Johannes Gutenberg is generally credited with the simultaneous discovery of both these elements.

It is true that his signature does not appear on any printed work. The basic assumption is that, since Gutenberg was a silversmith, he would probably have retained the role of designer in an association set up with the businessman Johann Fust and Fust's future son-in-law the calligrapher Peter Schöffer in Mainz, Germany. This assumption of affiliation is based solely on the interpretation of obscure aspects of a lawsuit that Gutenberg lost against his associates in 1455.

The most convincing argument in favour of Gutenberg having invented printing comes from his chief detractor, Johann Schöffer, the son of Peter Schöffer and grandson of Johann Fust. Though Schöffer claimed from 1509 on that the invention of printing was solely his father's and grandfather's, the fact is that in 1505 he wrote in a preface to an edition of Livy that "the admirable art of typography was invented by the ingenious Johan Gutenberg at Mainz in 1450." The assumption is that he inherited this certainty from his father, and it is hard to see what persuaded him to the contrary after 1505, since Johann Fust died in 1466 and Peter Schöffer in 1502.

The first pieces of type appear to have been made as follows: a letter die was carved in a soft metal such as brass or bronze; lead was poured around the die to form a matrix and a mold into which an alloy, which was to form the type itself, was poured.

Spectroscopic analyses of early type pieces reveal that the alloy used was a mix of lead, tin, and antimony--the same components used today: tin, because lead alone would have oxidized rapidly and would have deteriorated the lead mold matricesd in casting; antimony, because lead and tin alone would have lacked durability.

Around 1475, it was probably Peter Schöffer who, thought of replacing the soft-metal dies with steel dies, in order to produce copper letter matrices that would be identical. This method of type production continued to be made by craftsmen into the middle of the 19th century.

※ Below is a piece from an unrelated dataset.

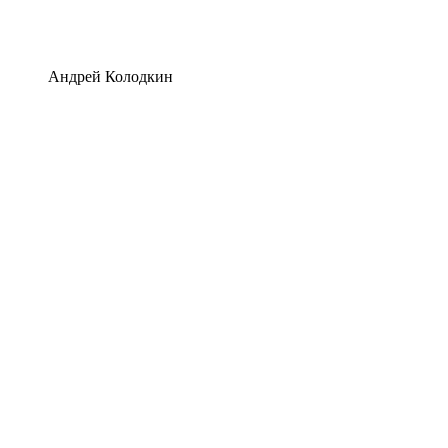
Андрей Колодкин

The typographer's work was from the beginning characterized by four operations: (1) taking the type pieces letter by letter from a typecase; (2) arranging the type pieces side by side on a composing "stick," a strip of wood with corners, held in the hand; (3) justifying the line; the spacing of the letters in each line out to a uniform length by using little blank pieces of lead between words; and (4), after printing, replacing the type, letter by letter, back in the compartments of the typecase.